If the Food and Drug Administration’s (FDA) statutory purpose is to protect public health, why is the agency using its regulatory power in a way that stands to undermine advances in public health?

By announcing regulations that bring e-cigarettes and other vapor products under the Tobacco Control Act, the FDA stands to destroy an innovative market that has the potential to move people away from smoking tobacco cigarettes.

It’s a classic case of a federal agency recognizing the need to do “something,” without having the statutory tools they need to get it right. Unfortunately, lacking such tools seldom slows executive branch bureaucrats, and this case is no exception.

The FDA’s regulations, published May 5 in the Federal Register, require any product introduced after Feb. 15, 2007 (the predicate date) either to be the “substantial equivalent” of a product that already was on the market before that date or to be subjected to the length and very costly Pre-Market Tobacco Application (PMTA) process. Since most current nicotine vapor products weren’t around before the predicate date, the PMTA is essentially the only option, and it’s one that many vape manufacturers won’t be able to afford.

The United Kingdom’s Royal College of Physicians recently released a report, “Nicotine without smoke: tobacco harm reduction,” concluding that encouraging smokers to switch to e-cigarettes is likely to be beneficial to U.K, public health. The report further notes the need for proportionate regulation that doesn’t significantly hinder the development and use of harm-reduction products by smokers.

The FDA’s approach does just the opposite.

The cost of enduring a PMTA will likely force new product innovators out of business, as well as slow the pace of e-cigarette improvements. The largest product manufacturers — mostly, the big tobacco companies — will quickly and efficiently navigate the FDA’s regulatory gauntlet, while their upstart competition struggles. To reduce the harm of tobacco cigarettes, we need more alternatives, not fewer.

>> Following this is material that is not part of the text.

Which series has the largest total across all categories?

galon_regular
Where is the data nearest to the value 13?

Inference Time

Recognizing the inadequacy of the FDA’s so-called “deeming” regulations shouldn’t be challenging. We don’t treat soda the same as beer because they both fit in a can and have a few common ingredients. The differences matter significantly more than the commonalities. That’s also the case with e-cigarettes and their tobacco counterparts.

E-cigarettes and other vapor products are estimated to present just 5 percent of the risk of serious illness and death as tobacco cigarettes. Their broader adoption by current smokers has serious potential to improve overall public health. They shouldn’t simply be slapped with a regulatory paradigm designed for a qualitatively distinct product.

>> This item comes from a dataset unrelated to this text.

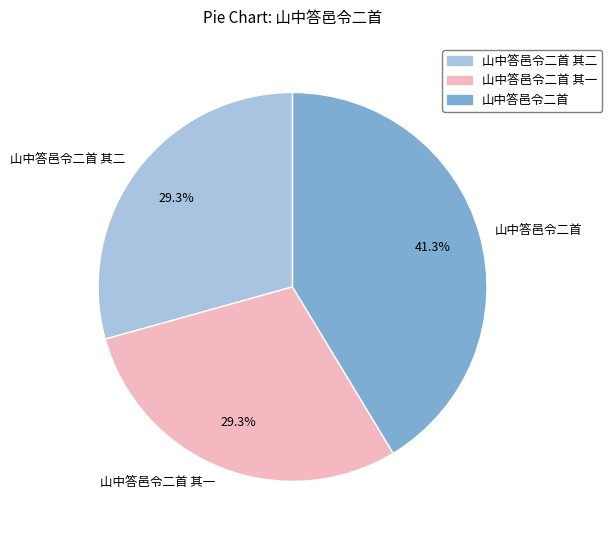

What portion of the pie excludes 山中答邑令二首?

58.7%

The Royal College of Physicians is hardly an extension of the vapor products lobby, and they’ve also determined that e-cigarettes aren’t a gateway to smoking and don’t serve to make the practice more socially acceptable.

Sensible regulation of e-cigarettes and vapor products are a good idea, but Congress should set out a paradigm that recognizes the differences between these new products and tobacco cigarettes. Last month, the House Appropriations Committee chose to do exactly that, passing an amendment to the 2017 Agriculture Appropriations bill that would push back the FDA’s “grandfather” date until the date the rules became effective, which is August 8, 2016.

If legislators don’t act in a timely fashion, we’ll be left with the FDA’s heavy-handed approach, which is set to slow improvements in the very public health they are tasked to protect.